— Start of RECORDS PROVIDED —

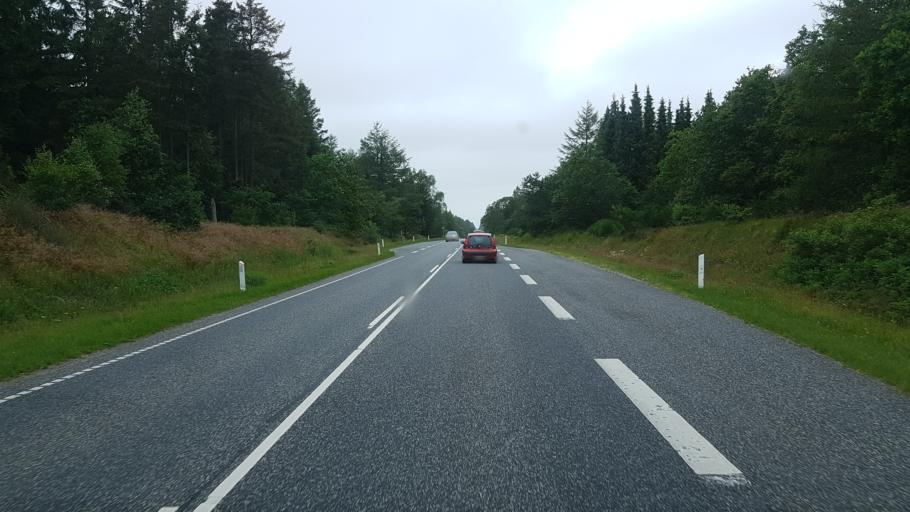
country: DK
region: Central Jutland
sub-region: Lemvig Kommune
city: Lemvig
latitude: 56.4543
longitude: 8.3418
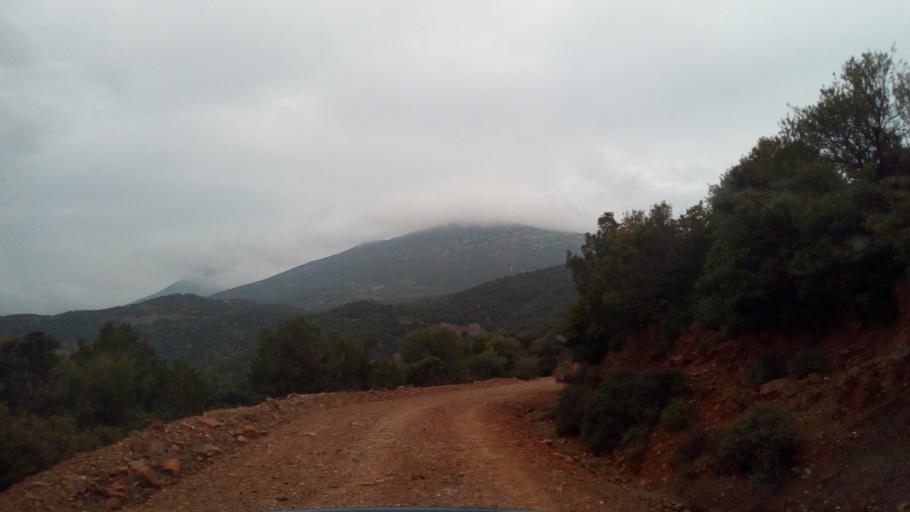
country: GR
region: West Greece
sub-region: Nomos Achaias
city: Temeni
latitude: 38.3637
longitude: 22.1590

— End of RECORDS PROVIDED —
— Start of RECORDS PROVIDED —

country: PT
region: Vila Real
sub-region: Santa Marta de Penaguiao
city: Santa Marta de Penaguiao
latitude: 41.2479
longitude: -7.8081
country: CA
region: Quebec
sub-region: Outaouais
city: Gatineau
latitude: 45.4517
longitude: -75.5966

— End of RECORDS PROVIDED —
— Start of RECORDS PROVIDED —

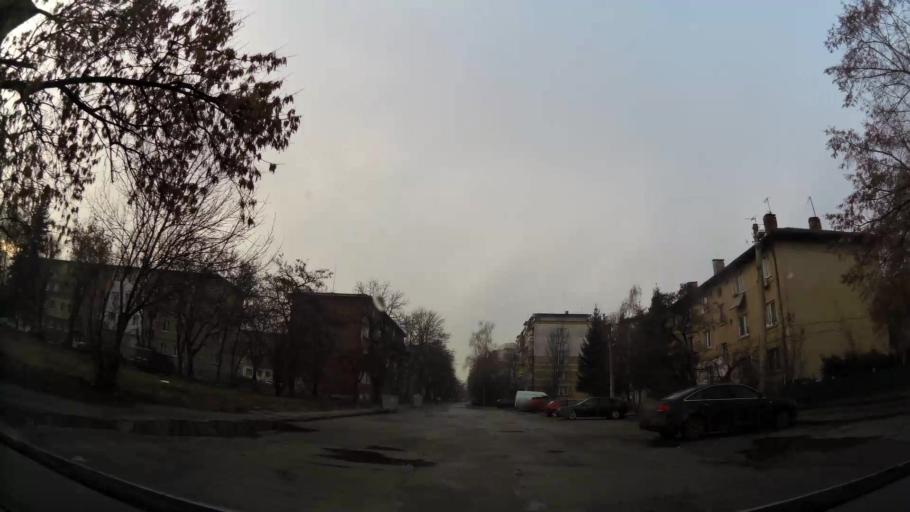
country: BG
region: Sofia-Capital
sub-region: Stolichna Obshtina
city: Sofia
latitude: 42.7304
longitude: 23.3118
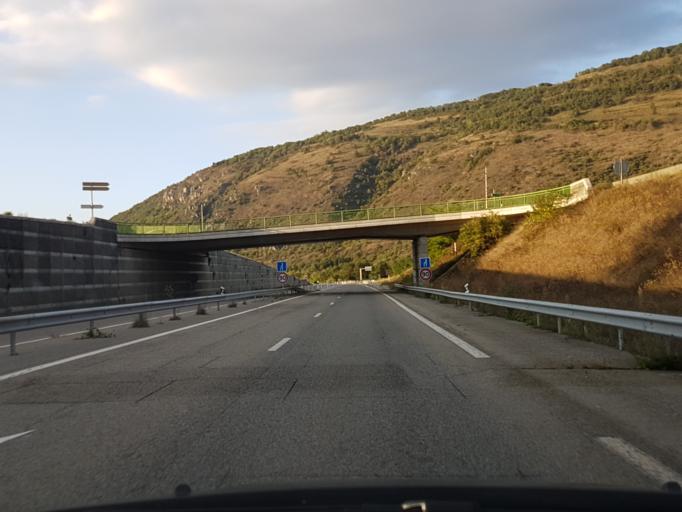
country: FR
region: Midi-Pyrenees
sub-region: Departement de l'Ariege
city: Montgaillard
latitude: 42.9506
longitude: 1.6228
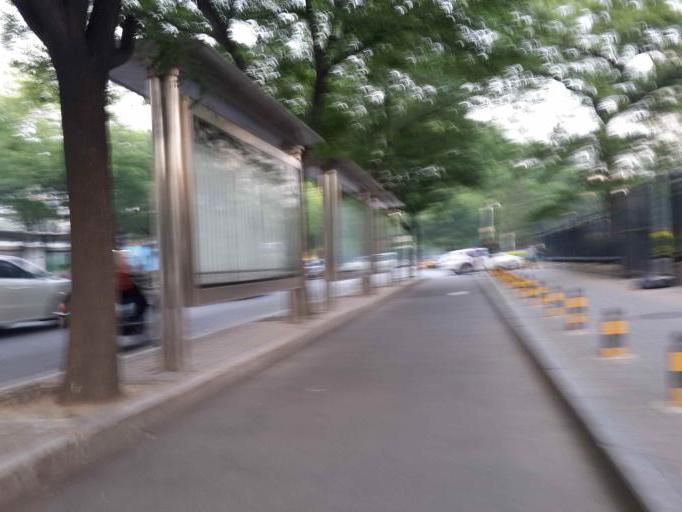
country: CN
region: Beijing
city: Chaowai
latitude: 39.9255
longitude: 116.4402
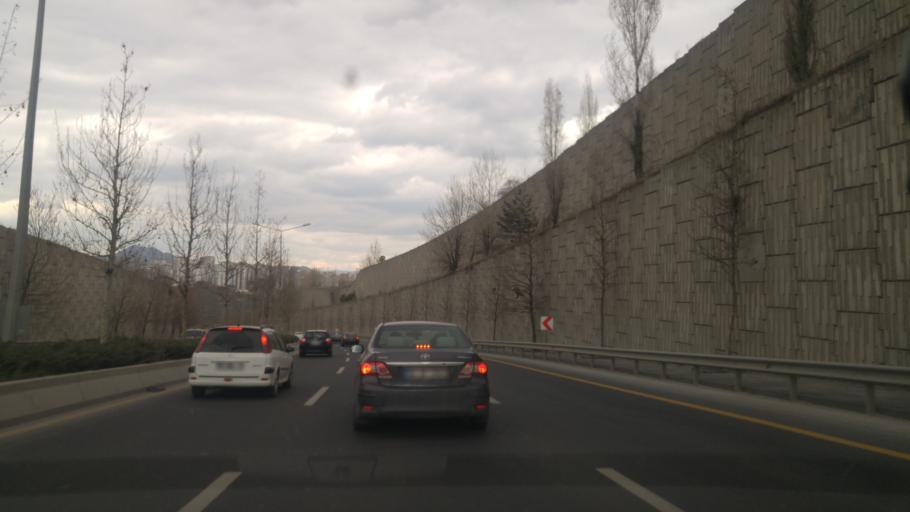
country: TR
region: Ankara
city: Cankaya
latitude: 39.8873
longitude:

— End of RECORDS PROVIDED —

WORK TO COMPLETE: Put the items from the line with "country: DK" up to and including the line with "longitude: 22.1590" into a two-column CSV with the columns field and value. Give one row per item, with each field in quotes and any line breaks turned into spaces, and leave the pictures out.

OUTPUT FOR THIS EXERCISE:
field,value
"country:","DK"
"region:","Central Jutland"
"sub-region:","Lemvig Kommune"
"city:","Lemvig"
"latitude:","56.4543"
"longitude:","8.3418"
"country:","GR"
"region:","West Greece"
"sub-region:","Nomos Achaias"
"city:","Temeni"
"latitude:","38.3637"
"longitude:","22.1590"